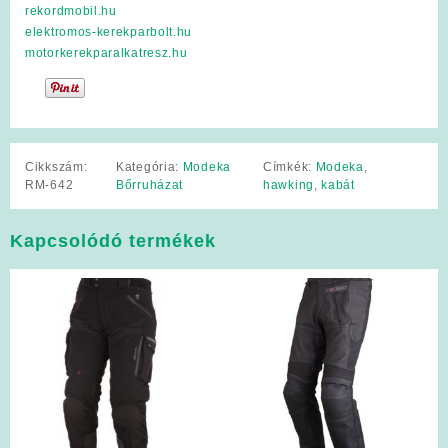
rekordmobil.hu
elektromos-kerekparbolt.hu
motorkerekparalkatresz.hu
Cikkszám:
Kategória:
Modeka
Címkék:
Modeka
,
RM-642
Bőrruházat
hawking
,
kabát
Kapcsolódó termékek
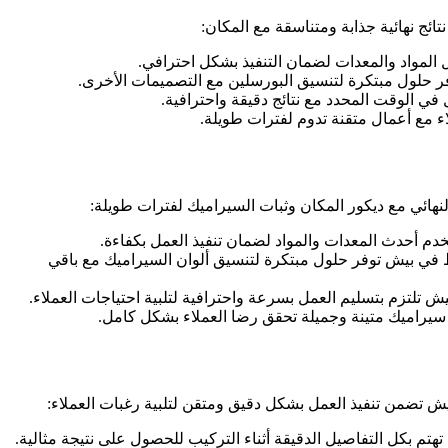
ج نهائية جذابة ومتناسقة مع المكان:
المواد والمعدات لضمان التنفيذ بشكل احترافي.
ر حلول مبتكرة لتنسيق البورسلين مع التصميمات الأخرى.
 الوقت المحدد مع نتائج دقيقة واحترافية.
مع أعمال متقنة تدوم لفترات طويلة.
ئي مع ديكور المكان وثبات السيراميك لفترات طويلة:
م أحدث المعدات والمواد لضمان تنفيذ العمل بكفاءة.
ط في بيش توفر حلول مبتكرة لتنسيق ألوان السيراميك مع باقي
لتزم بتسليم العمل بسرعة واحترافية لتلبية احتياجات العملاء.
يراميك متينة وجميلة تحقق رضا العملاء بشكل كامل.
 تضمن تنفيذ العمل بشكل دقيق ومتقن لتلبية رغبات العملاء:
 بكل التفاصيل الدقيقة أثناء التركيب للحصول على نتيجة مثالية.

******************************

The task: In the records above, take every line from the opening one through the line with "ط في بيش توفر" and repeat it exactly; pictures are not part of the copy.

Answer area:
rekordmobil.hu
elektromos-kerekparbolt.hu
motorkerekparalkatresz.hu
Cikkszám:
Kategória:
Modeka
Címkék:
Modeka
,
RM-642
Bőrruházat
hawking
,
kabát
Kapcsolódó termékek
ج نهائية جذابة ومتناسقة مع المكان:
المواد والمعدات لضمان التنفيذ بشكل احترافي.
ر حلول مبتكرة لتنسيق البورسلين مع التصميمات الأخرى.
 الوقت المحدد مع نتائج دقيقة واحترافية.
مع أعمال متقنة تدوم لفترات طويلة.
ئي مع ديكور المكان وثبات السيراميك لفترات طويلة:
م أحدث المعدات والمواد لضمان تنفيذ العمل بكفاءة.
ط في بيش توفر حلول مبتكرة لتنسيق ألوان السيراميك مع باقي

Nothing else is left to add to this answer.